It’s human nature to not want to do something unless we have a reason to. Unless there’s something in it for us. So why are we surprised that so many students think school’s boring?
At school we’re told what we have to learn, but not why it’s important. It’s not often explained to students how their subjects relate to the real world and how they’ll benefit from understanding them. Math is the most common victim of hostility because it’s relevance to real life is the least obvious.
Maybe to us and to teachers it’s obvious why students need to learn algebra and study foreign films, but it’s not to a lot of sixteen year olds.
How many students do you think there are sitting in class right now thinking “Why should I put in all this effort for something that is completely pointless?”
Solution? We all need some sales training.
I think it helps if we think of school as a shop, and students as the customers.
Schools are selling education. Teachers are the information salespeople. And students must spend their time studying to make sure they take it all in.
Now I’m not sure about you, but the last time I went into a store I didn’t buy something just because the salesperson told me I had to.
Recently I went to a store to help my sister buy a new cell phone. If the salesman had walked up to us and said, “Here, buy this one,” he would have lost commission on that sale! Luckily for him he wasn’t useless. He talked to my sister about why she should buy the phone – what it did, and how it would be good for her. Result? Happy sister and happy salesman.
Students aren’t told why they need to learn about a subject at school.
Can you now see what our classrooms are lacking?
I wish at school someone had told me how often I would use math in day to day life. I used it all throughout university and I still use it daily. We all do!
Last weekend I had to work out the ratio of petrol to oil to mix when going dirt bike riding with my brother. Had I not got the right answer it would have been bye-bye bike.
Of course it’s not just math. English, History, Biology – students need to be given the reasons why these subjects are important. Unfortunately the pursuit of good grades is not motivation enough for many students to try their best at school.
If they don’t see the point, they won’t try.
Can you become the education sales person your child needs?
Fortunately teachers aren’t the only ones who can get your child excited about their school subjects. Because you’re reading this blog, I know you care about your child’s education. I know you understand how important education is, and you know why your child should be striving give school their best shot.
You know your children, what makes them tick, what they like doing, and what their long-term goals are.
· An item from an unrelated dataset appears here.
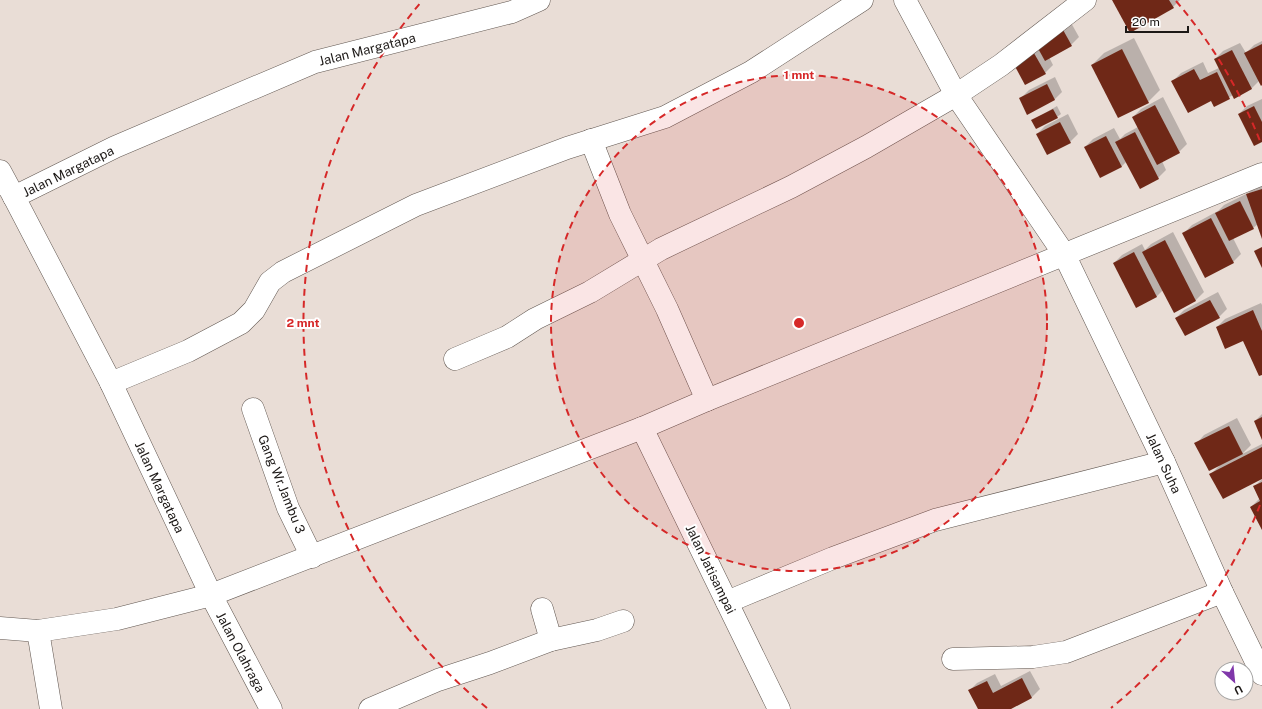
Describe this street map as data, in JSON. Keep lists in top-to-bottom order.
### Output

So what better person is there to ‘sell’ the idea of doing well at school?
A few ideas to get you going
This is a very broad-spectrum list of reasons why we believe these subjects are important. Try to convey them to your child in a way you think they’ll respond to. The more personal you can make each reason, the more your child will relate, and the greater the effect will be.
Without a command of the written and spoken word, all of the joy we experience from books, films, and TV would be nonexistent. The expression of emotions with family and friends, the laughter we have from a funny comedian, the way we learn and grow as individuals always boils down to an understanding of language and good communication. Studying the reasons behind the plotline of a book or film might not seem so important at the time but it’s all part of the bigger picture.
Social Sciences (Art History, History, Geography)
An understanding of how the world has come to be the way it is today is invaluable. What would happen to society if the knowledge of what happened over the last x thousand years was wiped from our memories? What if we didn’t have past events to learn from and didn’t understand what was happening when the earth shook or bits of water fell from the sky? It would be a scary place I tell ya.
I’m going to list the industries/people that rely on mathematics until I get bored…Computing, engineering, meteorology, geology, medicine, builders, plumbers, electricians, accounting, finance, astronomy, biology, designers (all), architecture, agriculture, boat building, mechanics… that’s enough.
The Sciences (Biology, Chemistry, Physics, PE – to some degree)
These subjects explain how the world works. They shed light on the world’s greatest questions. Without knowledge of these subjects where would we be? We’d still be having surgery without anaesthetic, we’d be drinking water full of horrible bugs, and we’d certainly be iPod-less.
Tech Subjects (Food, Graphics, Music, Wood & Metalwork, Textiles)
Right now, sitting here writing this blog I’m grateful for many things: the yummy eggs on toast I had for breakfast, the Foo Fighters album I’m listening to, the comfy couch I’m sitting on, and the shirt hiding my stomach flab.